Dossier

2008-2013 : le goût des autres

par Tibo, le 5 octobre 2013

Chronique par Benjamin Fogel

Monsieur Playlist Society

My Bloody Valentine

MBV

2013 aura été riche en évènements musicaux et en retours inattendus, à commencer par ceux de Bowie et Boards of Canada. Mais le rythme que s’impose notre monde actuel fait que même le plus important des évènements sera traité, ingurgité, recraché et oublié en à peine vingt-quatre heures. Les débats passent, et les albums ne restent pas forcément. Alors, il faut bien l’admettre, le retour de My Bloody Valentine n’aura été pour beaucoup qu’un épiphénomène, une goutte d’eau dans un océan de consommation effrénée de musique. Et aujourd’hui, cela me paraît non seulement injuste, mais surtout absurde, tant l’indispensabilité de MBV semble implicite.  

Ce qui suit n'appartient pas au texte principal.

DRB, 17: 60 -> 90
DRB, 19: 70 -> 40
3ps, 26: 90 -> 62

Avec MBV, il n’y a pas de « c’était mieux avant », il n’y a qu’un « c’est ». C’est un album qui n’appelle à aucun débat musical: le groupe est droit dans ses bottes, et les chansons sont irréprochables. Toutes les discussions qu’il a pu générer relèvent du débat social, de ce que les gens attendent de la musique en 2013. Il interroge notre rapport à la nouveauté et au temps. Il montre que nous avons du mal à accepter l’immobilité, à accepter qu’en 20 ans il ne se soit passé que l’évolution qui aurait pu se dérouler en six mois. Oui, MBV aurait pu sortir en 1992 sans que personne n’y retrouve à redire. Il aurait été un cheminement normal, mais là parce que le temps a passé, parce que des attentes se sont cristallisées, tout a semble-t-il changé.

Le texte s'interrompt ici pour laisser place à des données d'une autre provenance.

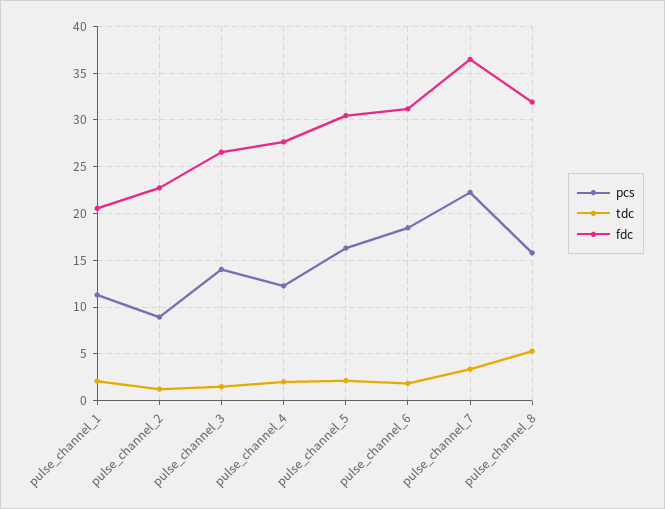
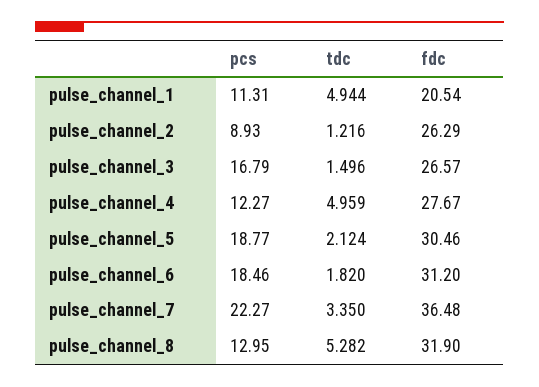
tdc, pulse_channel_1: 2 -> 4.944
fdc, pulse_channel_2: 23 -> 26.29
pcs, pulse_channel_3: 14 -> 16.79
tdc, pulse_channel_4: 2 -> 4.959
pcs, pulse_channel_5: 16 -> 18.77
pcs, pulse_channel_8: 16 -> 12.95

Pourtant MBV est tout sauf un album d’époque. Il ne se positionne pas par rapport à notre société, il ne dit rien d’elle ; il semble même prodigieusement s’en foutre. Il préfère vivre dans son coin, loin des plans de carrières, des repositionnements et des stratégies marketing. Il s’agit presque d’un disque artisanal à qui la discrétion va bien. Alors quel est le problème ? Le fait que le mythe My Bloody Valentine s’est construit sur l’idée qu’il s’agissait d’un groupe révolutionnaire, et que MBV prouve qu’au fond il ne s’agit peut-être que d’un groupe casanier qui se sent toujours aussi bien dans son cocon 20 ans plus tard ? Mais si c’est de ça qu’il s’agit, n’y avons-nous pas gagné au change à cette époque où la nouveauté prime sur la qualité ? 

MBV est sorti il y a plus de six mois maintenant et je ne m’en lasse absolument pas, au contraire même. "Only Tomorrow" se fait de plus en plus lancinante, "Nothing Is" me cloue chaque fois un peu plus au sol (il s’agit peut-être du titre qui correspond le mieux à l’image qu’on se fait de My Bloody Valentine en live), et "Wonder 2" me retourne toujours les tripes. MBV est un disque d’exception, un disque définitivement à la hauteur de Loveless, le surpassant même parfois tout en redonnant de l’intérêt à celui-ci. 

Je n’arrive toujours pas à comprendre ce que Kevin Shields et Bilinda Butcher  racontent – les paroles ne sont pas dans le livret –, et je m’en fiche. Ce groupe n’a pas besoin de raconter des histoires, pas besoin d’interpeller l’auditeur par des mots qui pourraient rattacher la musique à une époque. My Bloody Valentine se fiche du temps et de l’histoire, il continue d’évoluer dans un microcosme via son propre référentiel, et pour un groupe qui a tant marqué l’histoire de la musique, ça en est presque touchant.